▶ [EXERCISE REQUIREMENTS]
1 > List every reason the forum thread gives for why initialBinding() is deprecated.
2 > In the forum thread, what other alternative to substitution does rvesse suggest?

-- START OF SOURCE PASSAGE --

Are you interested in making a pull request?

None

rvesse commented 3 months ago

initialBinding() is deprecated because it has far more inconsistent behaviour. It relies upon internal details of Jena's query engine so behaviour has changed )often subtly) over time as internals have changed. Also injecting parameters in this way means they don't have any effect of optimisation so could get worse performance.

Another alternative to substitution is to use parameterised strings which relies on textual replacement so may be another option

Aklakan commented 3 months ago

Funny that just today I stumbled over the same issue: In ExprTransformNodeElement I had added the following as a fix in my own copy of the class which just today I wanted to remove from my code base :smile:

    @Override
    public Expr transform(ExprAggregator eAgg) {
        return eAgg.applyNodeTransform(nodeTransform);
    }

I don't know if that's a bug or intended.

-- END OF SOURCE PASSAGE --
-- START OF EXTRACTED RECORDS --

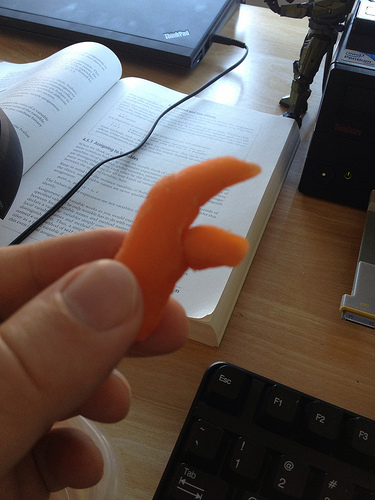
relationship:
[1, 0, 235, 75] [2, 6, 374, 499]
laptop on desk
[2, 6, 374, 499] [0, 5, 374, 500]
desk made of wood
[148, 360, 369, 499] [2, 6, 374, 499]
keyboard on desk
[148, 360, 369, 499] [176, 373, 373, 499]
keyboard has lettering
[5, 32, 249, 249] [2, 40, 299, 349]
wire over book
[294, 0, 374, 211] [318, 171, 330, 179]
computer has light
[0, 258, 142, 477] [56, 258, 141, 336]
finger has nail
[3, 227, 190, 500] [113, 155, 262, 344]
hand holding carrot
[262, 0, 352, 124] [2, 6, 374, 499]
figurine standing on desk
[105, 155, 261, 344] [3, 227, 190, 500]
carrot in fingers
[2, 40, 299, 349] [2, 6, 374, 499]
book on desk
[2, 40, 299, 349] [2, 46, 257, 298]
book has words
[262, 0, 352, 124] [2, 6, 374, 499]
figurine on desk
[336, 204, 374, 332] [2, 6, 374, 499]
plug on desk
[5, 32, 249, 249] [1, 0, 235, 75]
wire plugged into laptop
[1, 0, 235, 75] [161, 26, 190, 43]
laptop has name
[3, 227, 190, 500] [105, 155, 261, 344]
hand holding food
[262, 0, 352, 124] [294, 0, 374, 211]
figurine leaning on computer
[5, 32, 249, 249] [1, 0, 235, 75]
wire attached to laptop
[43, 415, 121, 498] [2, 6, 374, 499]
plastic bag on desk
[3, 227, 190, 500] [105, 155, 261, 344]
fingers are holding carrot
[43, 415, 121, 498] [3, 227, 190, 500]
plastic bag under fingers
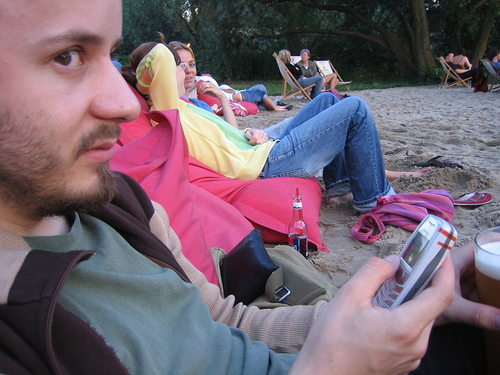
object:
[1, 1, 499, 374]
people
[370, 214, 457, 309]
cell phone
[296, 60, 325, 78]
shirt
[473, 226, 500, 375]
glass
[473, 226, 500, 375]
drinking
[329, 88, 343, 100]
flip flops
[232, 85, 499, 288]
beach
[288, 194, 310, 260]
bottle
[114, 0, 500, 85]
trees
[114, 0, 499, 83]
line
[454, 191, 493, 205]
sandal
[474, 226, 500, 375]
beer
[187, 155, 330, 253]
pillow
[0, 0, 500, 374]
man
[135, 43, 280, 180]
shirt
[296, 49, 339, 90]
person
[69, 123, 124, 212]
goatee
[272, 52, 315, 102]
chairs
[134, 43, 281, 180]
sweater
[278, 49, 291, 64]
hair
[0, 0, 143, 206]
face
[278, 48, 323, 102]
woman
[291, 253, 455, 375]
hand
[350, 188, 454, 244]
clothing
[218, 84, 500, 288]
ground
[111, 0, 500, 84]
forest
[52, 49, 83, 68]
eye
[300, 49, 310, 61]
head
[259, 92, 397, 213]
jeans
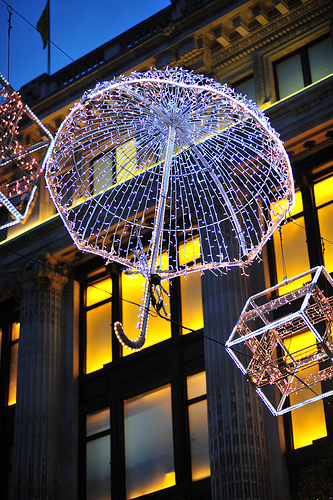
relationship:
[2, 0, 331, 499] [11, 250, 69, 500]
building has a pillar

-- END OF EXTRACTED RECORDS --

▶ [FULL SOLUTIONS]
1 >
- It has far more inconsistent behavior.
- It relies on internal details of Jena's query engine, so its behavior has changed, often subtly, over time as those internals have changed.
- Parameters injected this way have no effect on optimization, so performance could be worse.

2 > Parameterised strings, which rely on textual replacement.